Frank Lucas Netlam Giles


Colonel Frank Lucas Netlam Giles, Royal Engineers, D.S.O., O.B.E. : British soldier and military attaché.
Giles was only son of the Hon. Frank Giles, ICS, the son of Frank George Giles C.E., elder son of the canal and railway engineer Francis Giles.
Alfred Giles, MP for Southampton, was a great-uncle and Sir Charles Tyrrell Giles, K.C., was a first cousin-once-removed.
He was educated at Marlborough and the Royal Military Academy, Woolwich.
Giles served in Boer/South African War, 1902 ; was part of European War, 1914–17, the West African Frontier Force / Kamerun Campaign in Kamerun / Cameroons Expeditionary Force 1914-1916, and was made Lieutenant-Colonel while serving in France in 1916-18.

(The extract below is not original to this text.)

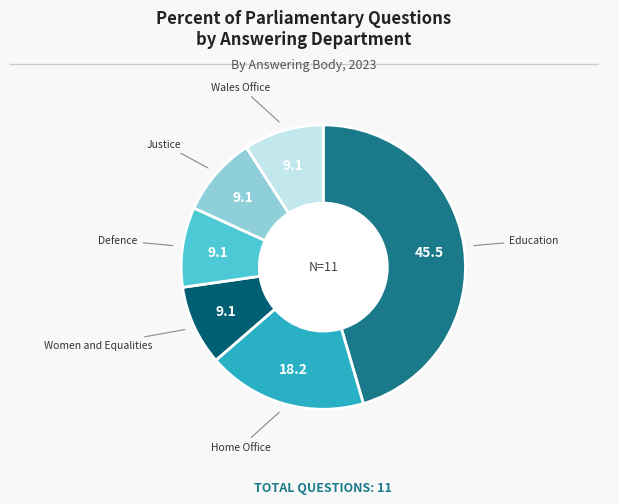

Is there any slice that represents more than half of the pie?

No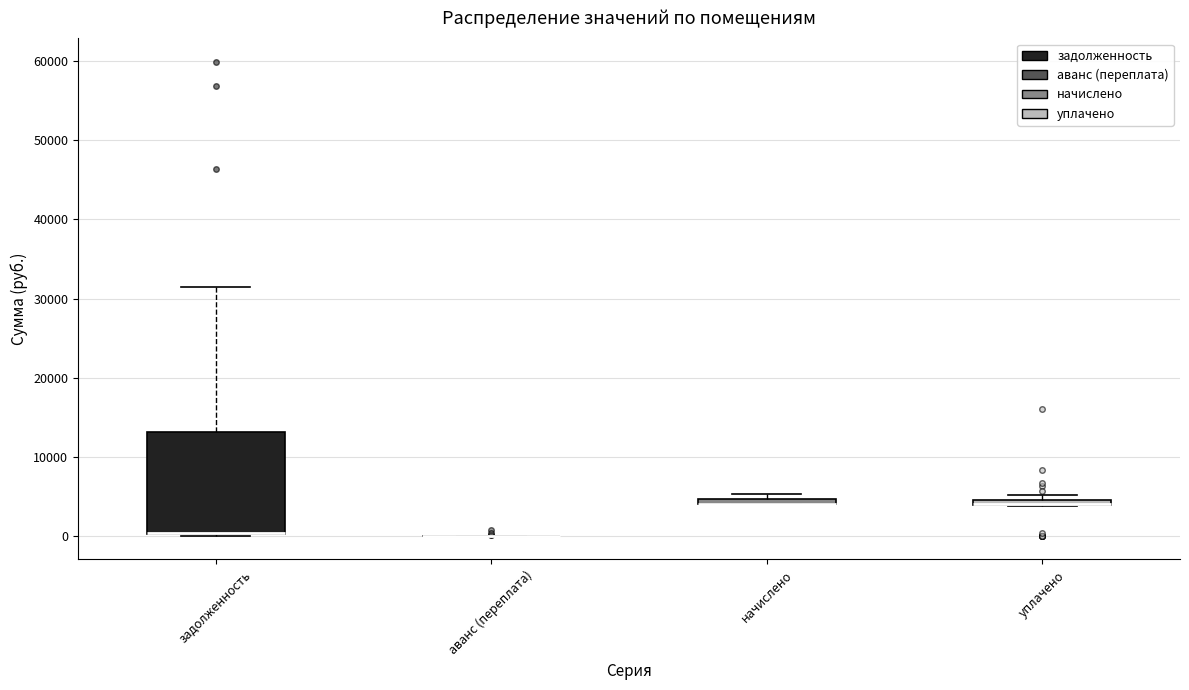

Which box is the tallest, from its lower edge to its upper edge?

задолженность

After the Great War Giles served as British Commissioner on the Yugoslav-Bulgarian International Frontier Commission between 1920 and 1922/23 and the Yugoslav-Albanian International Frontier Commission between 1922 and 1925. He was promoted to Colonel on 30 May 1925. Military attaché to Serbia, Croatia, Slovenia in Belgrade and Athens, 1925-until summer 1929. He was a member of the United Service Club; and lived at Thurlston House, Fleet, Hants, and with the British Legation, in Belgrade and Athens.

Family

In 1916, he married Elgiva Mary younger daughter of Captain Charles Ackland-Allen, JP, of The Cross, St Hilary, Vale of Glamorgan, near Cowbridge, by Gertrude, daughter of Henry Bearcroft, of Mere Hall at Hanbury near Droitwich, by his wife Ellen Vernon, daughter of Bromsgrove solicitor George Croft Vernon, of that family of Hanbury Hall.

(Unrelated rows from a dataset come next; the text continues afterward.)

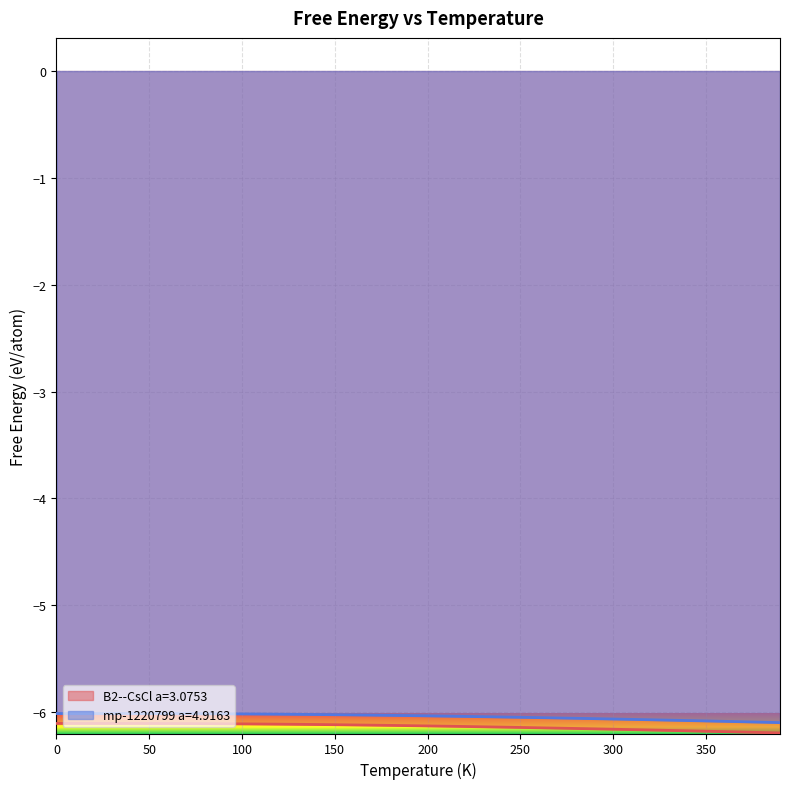

Rank the series by their average value, from lowest to highest.

B2--CsCl a=3.0753, mp-1220799 a=4.9163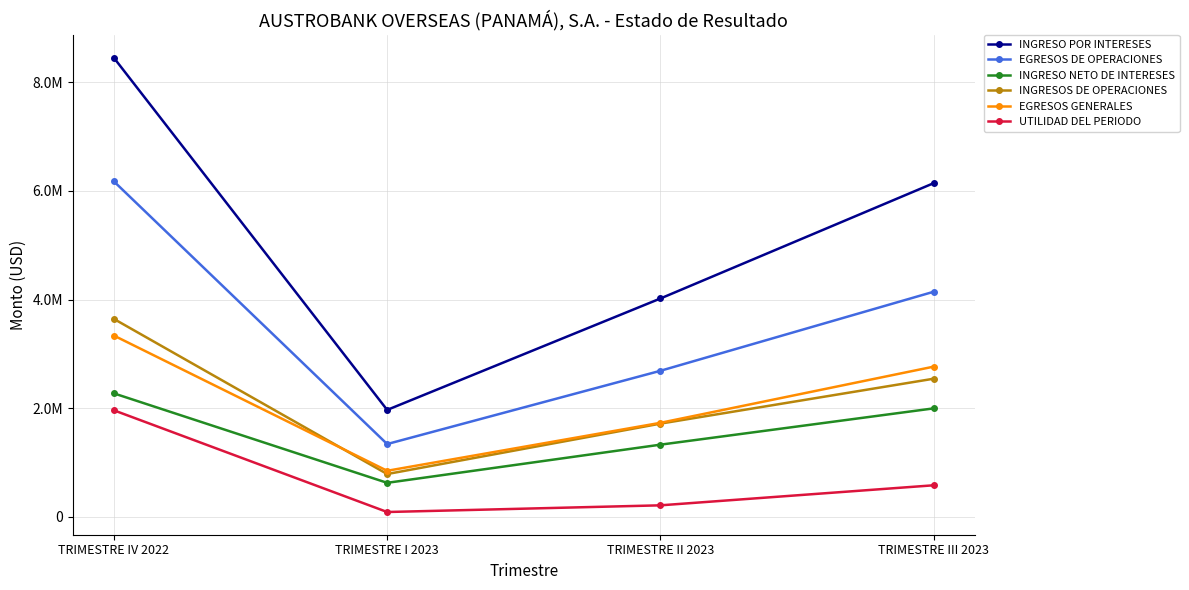

Reading right to left, extract all data points from this chart.

INGRESO POR INTERESES: 6141948.5	4019786.8	1969563.5	8447978.0
EGRESOS DE OPERACIONES: 4143887.5	2689527.6	1341470.4	6174082.2
INGRESO NETO DE INTERESES: 1998061.0	1330259.2	628093.1	2273895.8
INGRESOS DE OPERACIONES: 2543811.0	1717406.6	789599.7	3643849.7
EGRESOS GENERALES: 2765931.4	1732294.2	849663.6	3337361.7
UTILIDAD DEL PERIODO: 582989.1	214126.1	91138.3	1962330.3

Elgiva Giles's sister was Dorothy Florence Ackland-Allen, F.R.H.S. ; served in Great War 1914-18 with Y.M.C.A., War Office 1917-19; chairman Glamorgan Federation of Women's Institutes, formerly member Glamorgan Women's Land Army Advisory committee; J.P. Glamorgan; lady of the manor of St Hilary.
Frank and Elgiva Giles were the parents of Frank Thomas Robertson Giles and Elizabeth Elgiva Giles.